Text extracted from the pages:

§ §

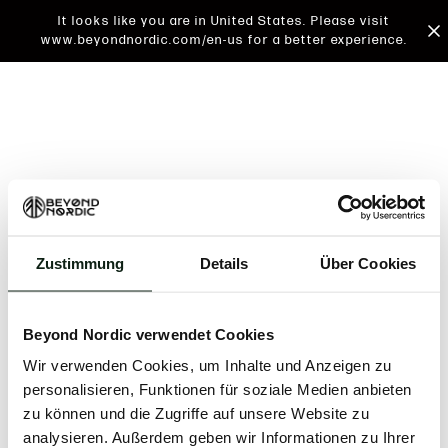
It looks like you are in United States. Please visit
www.beyondnordic.com/en-us for a better experience.
Zustimmung
Details
Über Cookies
An unknown error has occurred. An error report has
been forwarded to the website developers and the
Beyond Nordic verwendet Cookies
issue will be investigated.
Wir verwenden Cookies, um Inhalte und Anzeigen zu
Click the button below to refresh the website. If the
personalisieren, Funktionen für soziale Medien anbieten
issue persists, either try waiting a moment or
zu können und die Zugriffe auf unsere Website zu
reopening your browser.
analysieren. Außerdem geben wir Informationen zu Ihrer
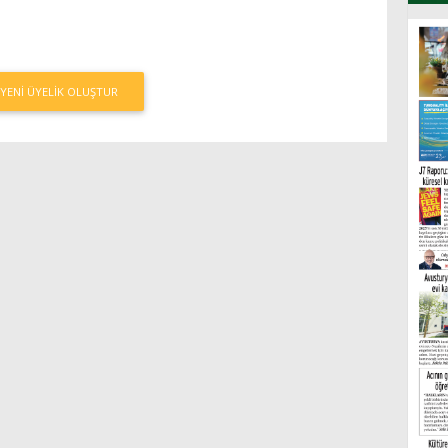
YENI ÜYELIK OLUŞTUR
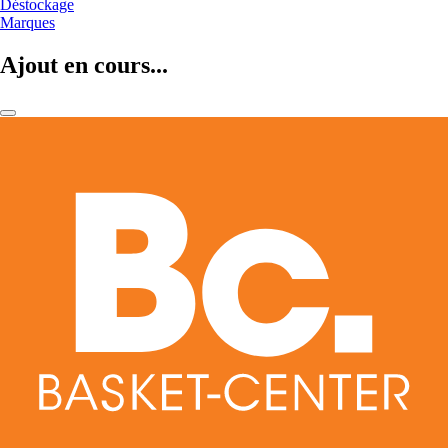
Déstockage
Marques
Ajout en cours...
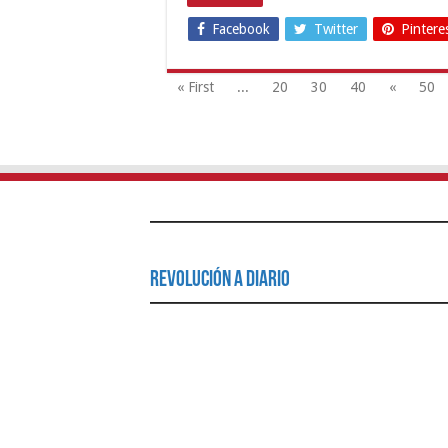
Facebook
Twitter
Pintere
« First
...
20
30
40
«
50
Revolución a Diario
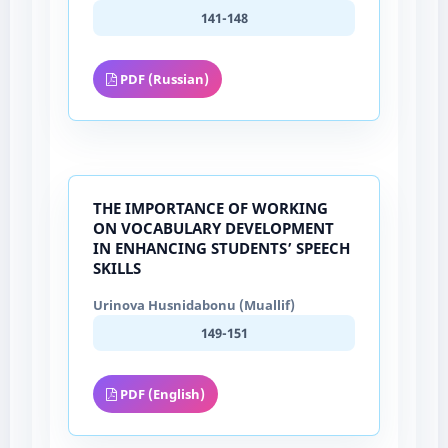
141-148
PDF (Russian)
THE IMPORTANCE OF WORKING
ON VOCABULARY DEVELOPMENT
IN ENHANCING STUDENTS’ SPEECH
SKILLS
Urinova Husnidabonu (Muallif)
149-151
PDF (English)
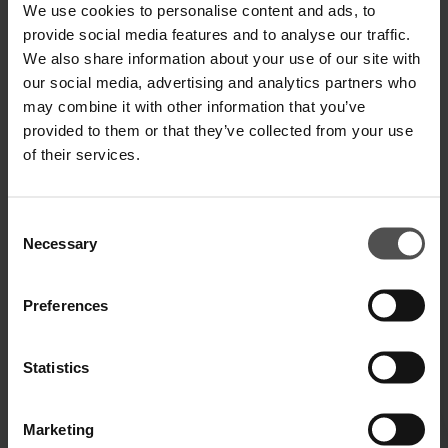
We use cookies to personalise content and ads, to
provide social media features and to analyse our traffic.
We also share information about your use of our site with
VERSAND UND RETOUREN
our social media, advertising and analytics partners who
may combine it with other information that you’ve
TECHNISCHE SPEZIFIKATIONEN
provided to them or that they’ve collected from your use
of their services.
DIGITALER PRODUKTPASS
Consent
Necessary
Selection
VERVOLLSTÄNDIGEN SIE IHREN LOOK
Preferences
Statistics
Marketing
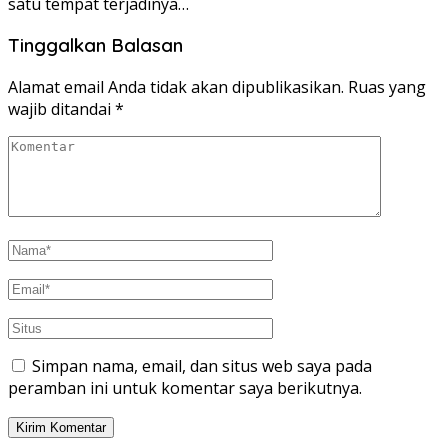
satu tempat terjadinya…
Tinggalkan Balasan
Alamat email Anda tidak akan dipublikasikan.
Ruas yang
wajib ditandai
*
Simpan nama, email, dan situs web saya pada
peramban ini untuk komentar saya berikutnya.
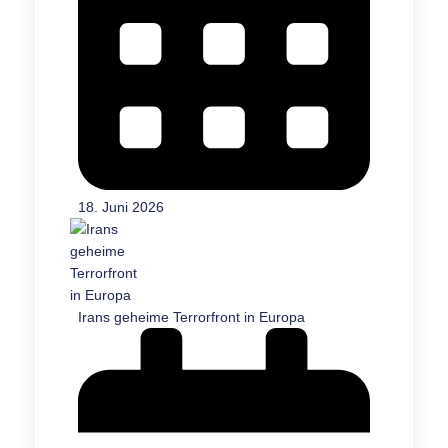
18. Juni 2026
Irans geheime Terrorfront in Europa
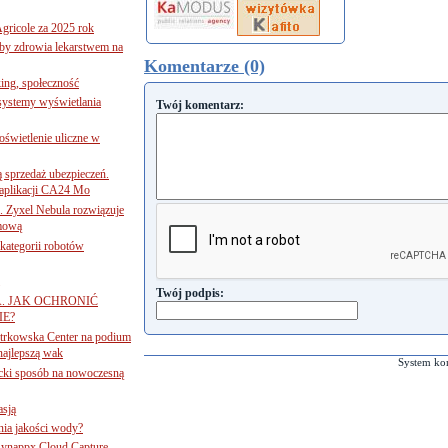
gricole za 2025 rok
żby zdrowia lekarstwem na
Komentarze (0)
ing, społeczność
 systemy wyświetlania
Twój komentarz:
świetlenie uliczne w
ą sprzedaż ubezpieczeń.
 aplikacji CA24 Mo
. Zyxel Nebula rozwiązuje
rmową
ategorii robotów
Twój podpis:
A. JAK OCHRONIĆ
E?
iotrkowska Center na podium
najlepszą wak
System ko
ancki sposób na nowoczesną
asją
ania jakości wody?
Synappx Cloud Capture.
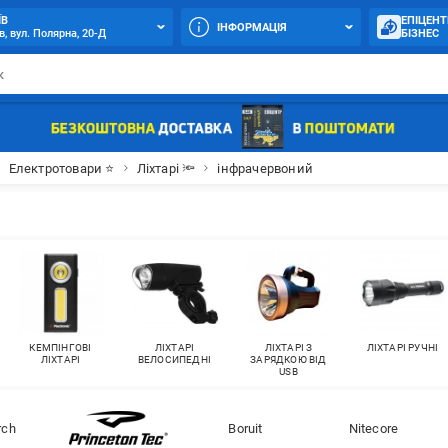
ЇВ
ЕПІЦЕНТ
ІНФОРМАЦІЯ
в, вул. Полярна, 20-Д
БІЗНЕС
Електротовари ⭐
Ліхтарі 🔦
інфрачервоний
КЕМПІНГОВІ
ЛІХТАРІ
ЛІХТАРІ З
ЛІХТАРІ РУЧНІ
ЛІХТАРІ
ВЕЛОСИПЕДНІ
ЗАРЯДКОЮ ВІД
USB
rch
Boruit
Nitecore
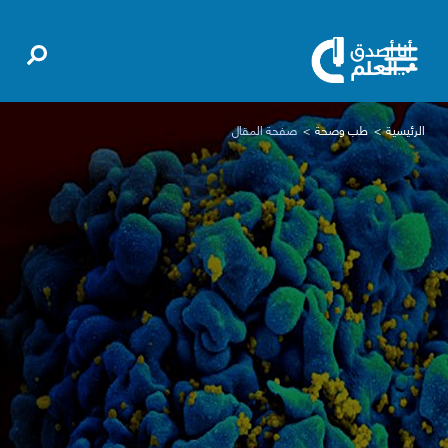
الرئيسية
طب وصحة
صفحة المقال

§ §

### GOAL OF THE EXERCISE
Update the text of every item by changing each "PDF" to "Download" and keeping everything else the same. Leave the pictures out of your answer.

### THE ANSWER
It looks like you are in United States. Please visit
www.beyondnordic.com/en-us for a better experience.
Zustimmung
Details
Über Cookies
An unknown error has occurred. An error report has
been forwarded to the website developers and the
Beyond Nordic verwendet Cookies
issue will be investigated.
Wir verwenden Cookies, um Inhalte und Anzeigen zu
Click the button below to refresh the website. If the
personalisieren, Funktionen für soziale Medien anbieten
issue persists, either try waiting a moment or
zu können und die Zugriffe auf unsere Website zu
reopening your browser.
analysieren. Außerdem geben wir Informationen zu Ihrer
YENI ÜYELIK OLUŞTUR
Déstockage
Marques
Ajout en cours...
Facebook
Twitter
Pintere
« First
...
20
30
40
«
50
Revolución a Diario
141-148
Download (Russian)
THE IMPORTANCE OF WORKING
ON VOCABULARY DEVELOPMENT
IN ENHANCING STUDENTS’ SPEECH
SKILLS
Urinova Husnidabonu (Muallif)
149-151
Download (English)
We use cookies to personalise content and ads, to
provide social media features and to analyse our traffic.
We also share information about your use of our site with
VERSAND UND RETOUREN
our social media, advertising and analytics partners who
may combine it with other information that you’ve
TECHNISCHE SPEZIFIKATIONEN
provided to them or that they’ve collected from your use
of their services.
DIGITALER PRODUKTPASS
Consent
Necessary
Selection
VERVOLLSTÄNDIGEN SIE IHREN LOOK
Preferences
Statistics
Marketing
satu tempat terjadinya…
Tinggalkan Balasan
Alamat email Anda tidak akan dipublikasikan.
Ruas yang
wajib ditandai
*
Simpan nama, email, dan situs web saya pada
peramban ini untuk komentar saya berikutnya.
18. Juni 2026
Irans geheime Terrorfront in Europa
gricole za 2025 rok
żby zdrowia lekarstwem na
Komentarze (0)
ing, społeczność
 systemy wyświetlania
Twój komentarz:
świetlenie uliczne w
ą sprzedaż ubezpieczeń.
 aplikacji CA24 Mo
. Zyxel Nebula rozwiązuje
rmową
ategorii robotów
Twój podpis:
A. JAK OCHRONIĆ
E?
iotrkowska Center na podium
najlepszą wak
System ko
ancki sposób na nowoczesną
asją
ania jakości wody?
Synappx Cloud Capture.
ЇВ
ЕПІЦЕНТ
ІНФОРМАЦІЯ
в, вул. Полярна, 20-Д
БІЗНЕС
Електротовари ⭐
Ліхтарі 🔦
інфрачервоний
КЕМПІНГОВІ
ЛІХТАРІ
ЛІХТАРІ З
ЛІХТАРІ РУЧНІ
ЛІХТАРІ
ВЕЛОСИПЕДНІ
ЗАРЯДКОЮ ВІД
USB
rch
Boruit
Nitecore
الرئيسية
طب وصحة
صفحة المقال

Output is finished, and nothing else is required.